Scan the data below for lines holding the word "size", and copy each line found.

Dataset entries
•••••

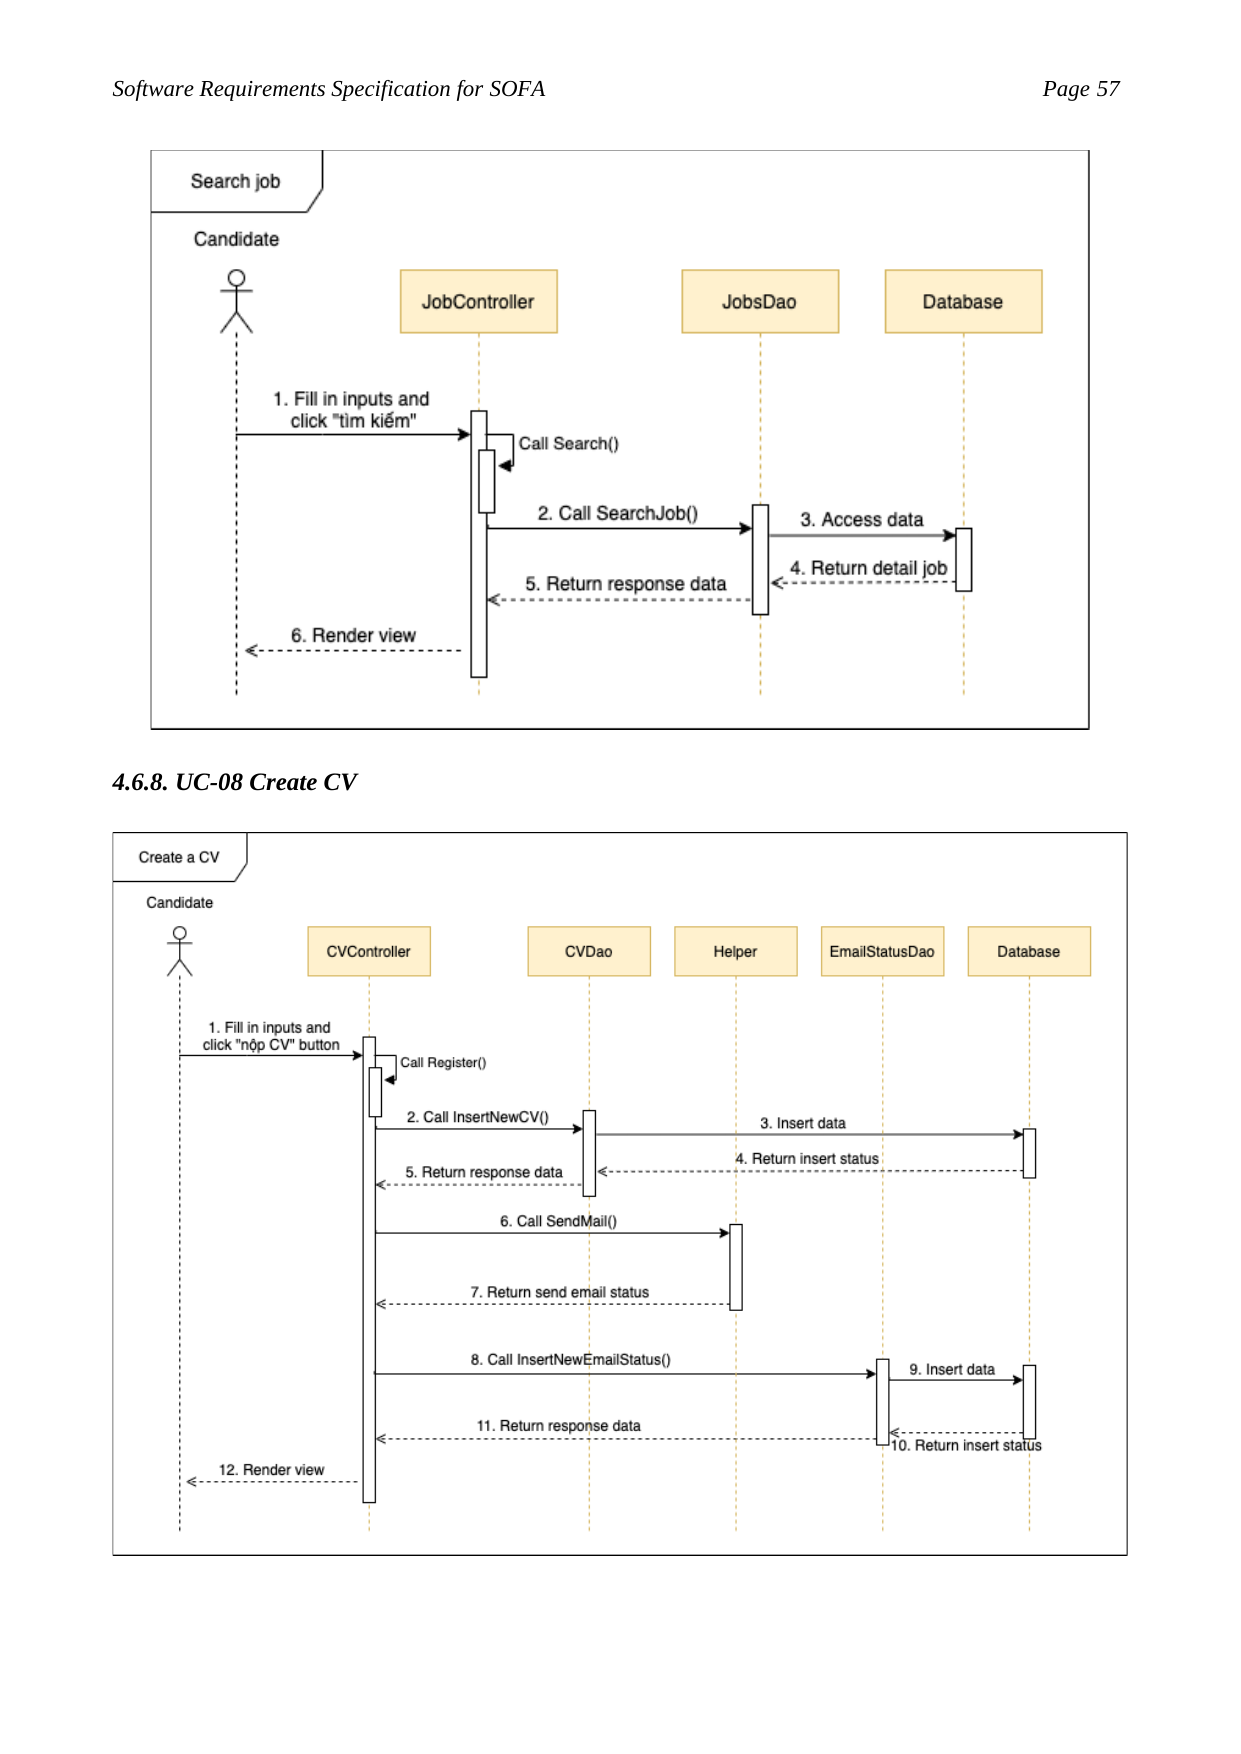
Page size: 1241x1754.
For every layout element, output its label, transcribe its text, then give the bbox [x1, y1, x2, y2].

picture [150, 150, 1090, 730]
text 4.6.8. UC-08 Create CV [112, 767, 1128, 795]
picture [112, 832, 1128, 1556]
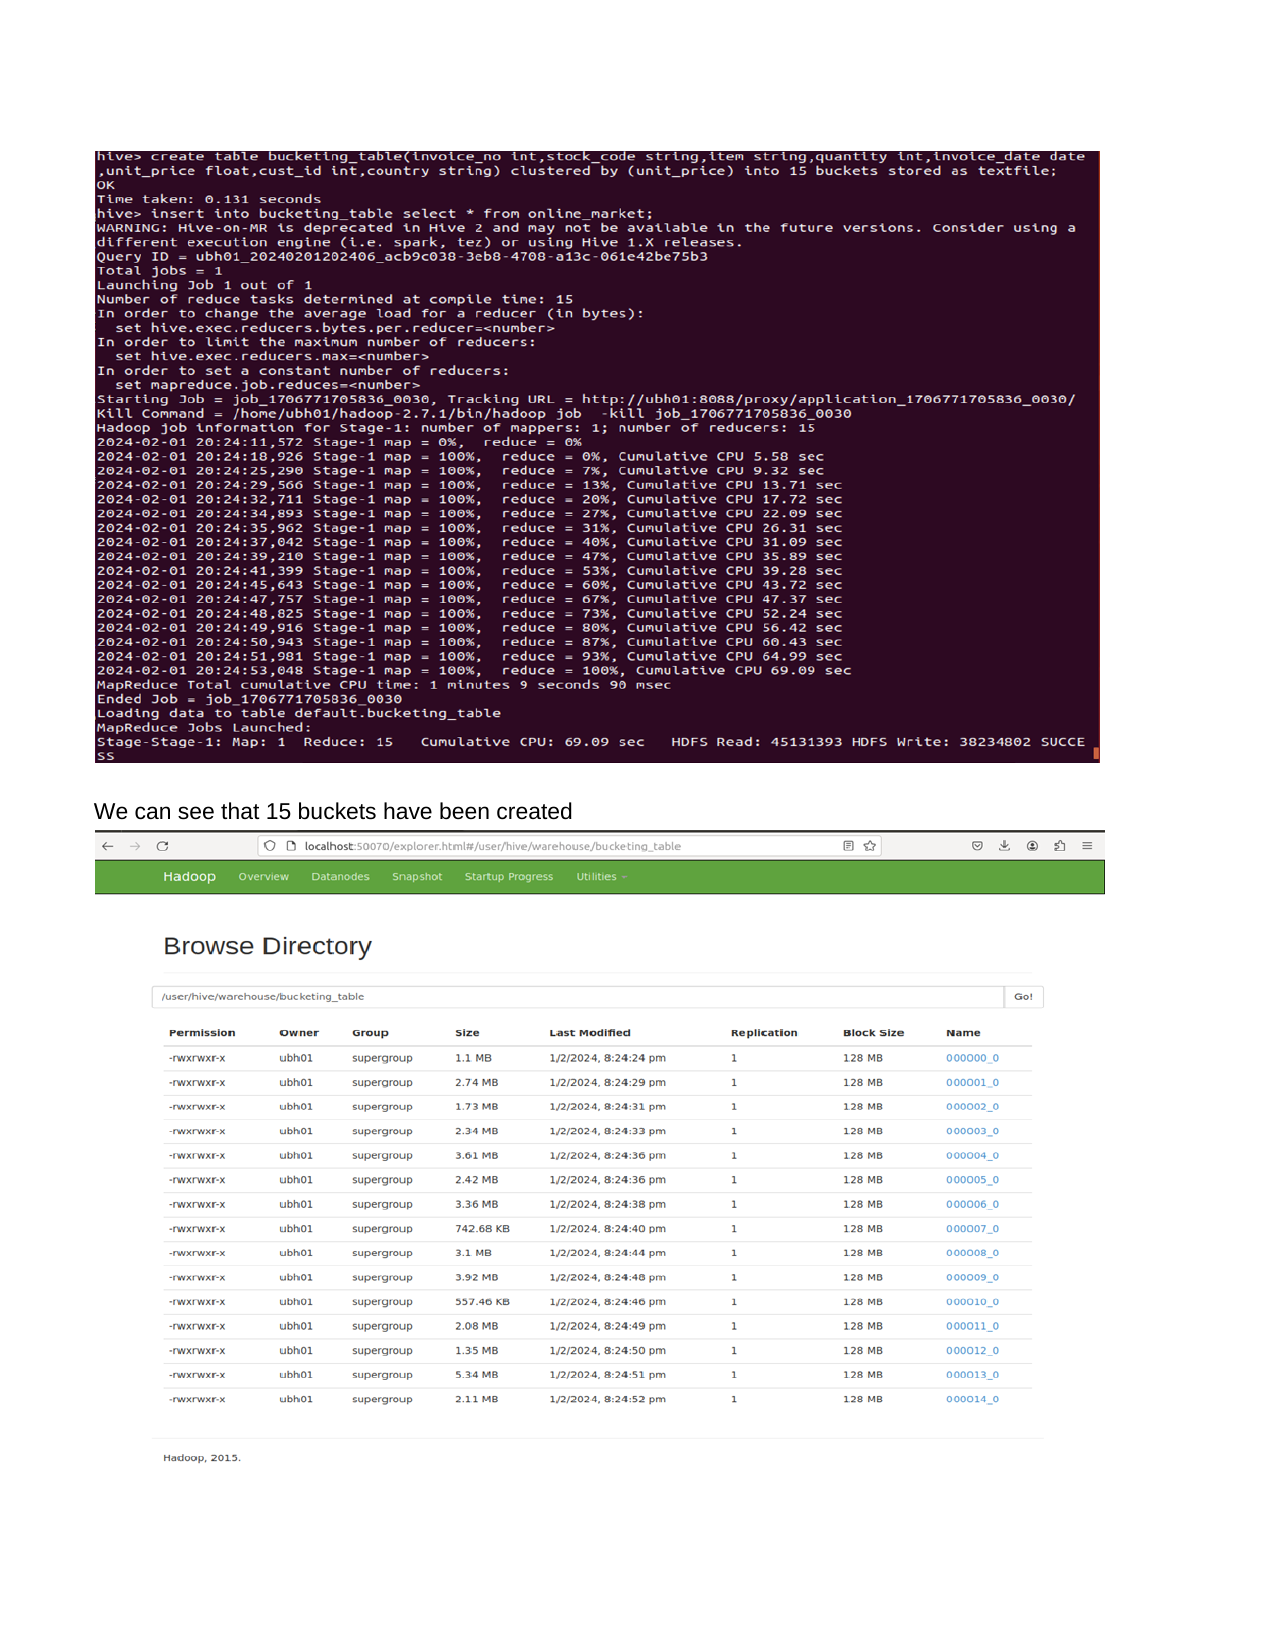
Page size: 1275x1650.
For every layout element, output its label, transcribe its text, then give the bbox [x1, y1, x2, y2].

picture [93, 828, 1108, 1479]
picture [93, 150, 1101, 764]
text We can see that 15 buckets have been created [94, 798, 1125, 824]
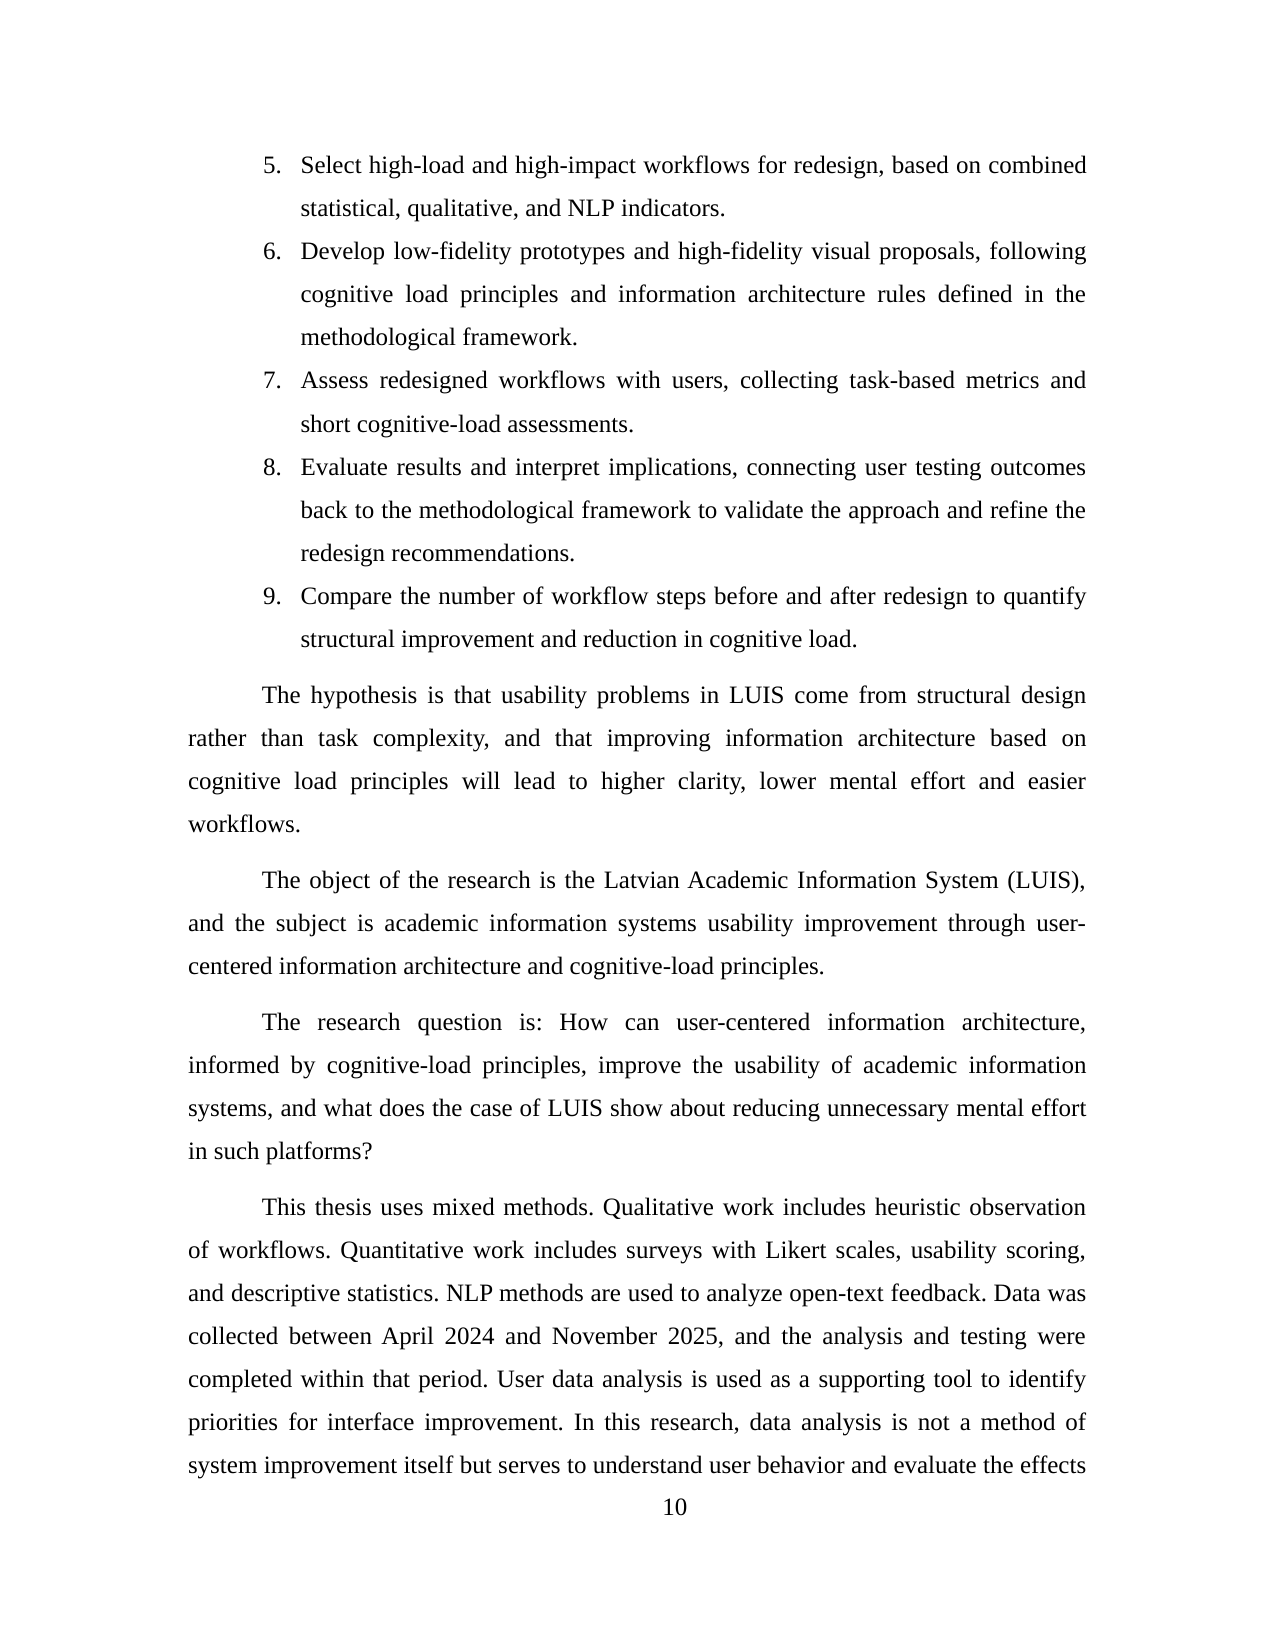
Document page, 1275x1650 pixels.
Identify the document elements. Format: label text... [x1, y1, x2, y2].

•••••

**Exercise answer**
Page size: 1241x1754.
Page size: 1275x1650.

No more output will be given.